Material provided START

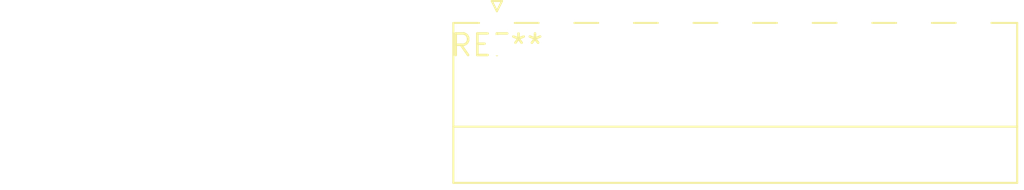
<source format=kicad_pcb>
(kicad_pcb (version 20240108) (generator pcbnew)

  (general
    (thickness 1.6)
  )

  (paper "A4")
  (layers
    (0 "F.Cu" signal)
    (31 "B.Cu" signal)
    (32 "B.Adhes" user "B.Adhesive")
    (33 "F.Adhes" user "F.Adhesive")
    (34 "B.Paste" user)
    (35 "F.Paste" user)
    (36 "B.SilkS" user "B.Silkscreen")
    (37 "F.SilkS" user "F.Silkscreen")
    (38 "B.Mask" user)
    (39 "F.Mask" user)
    (40 "Dwgs.User" user "User.Drawings")
    (41 "Cmts.User" user "User.Comments")
    (42 "Eco1.User" user "User.Eco1")
    (43 "Eco2.User" user "User.Eco2")
    (44 "Edge.Cuts" user)
    (45 "Margin" user)
    (46 "B.CrtYd" user "B.Courtyard")
    (47 "F.CrtYd" user "F.Courtyard")
    (48 "B.Fab" user)
    (49 "F.Fab" user)
    (50 "User.1" user)
    (51 "User.2" user)
    (52 "User.3" user)
    (53 "User.4" user)
    (54 "User.5" user)
    (55 "User.6" user)
    (56 "User.7" user)
    (57 "User.8" user)
    (58 "User.9" user)
  )

  (setup
    (pad_to_mask_clearance 0)
    (pcbplotparams
      (layerselection 0x00010fc_ffffffff)
      (plot_on_all_layers_selection 0x0000000_00000000)
      (disableapertmacros false)
      (usegerberextensions false)
      (usegerberattributes false)
      (usegerberadvancedattributes false)
      (creategerberjobfile false)
      (dashed_line_dash_ratio 12.000000)
      (dashed_line_gap_ratio 3.000000)
      (svgprecision 4)
      (plotframeref false)
      (viasonmask false)
      (mode 1)
      (useauxorigin false)
      (hpglpennumber 1)
      (hpglpenspeed 20)
      (hpglpendiameter 15.000000)
      (dxfpolygonmode false)
      (dxfimperialunits false)
      (dxfusepcbnewfont false)
      (psnegative false)
      (psa4output false)
      (plotreference false)
      (plotvalue false)
      (plotinvisibletext false)
      (sketchpadsonfab false)
      (subtractmaskfromsilk false)
      (outputformat 1)
      (mirror false)
      (drillshape 1)
      (scaleselection 1)
      (outputdirectory "")
    )
  )

  (net 0 "")

  (footprint "PhoenixContact_MC_1,5_9-G-3.5_1x09_P3.50mm_Horizontal" (layer "F.Cu") (at 0 0))

)

</source>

Material provided END

__Description of the task__
Select and copy every line from the records that includes the word "SilkS".

__Your solution__
    (36 "B.SilkS" user "B.Silkscreen")
    (37 "F.SilkS" user "F.Silkscreen")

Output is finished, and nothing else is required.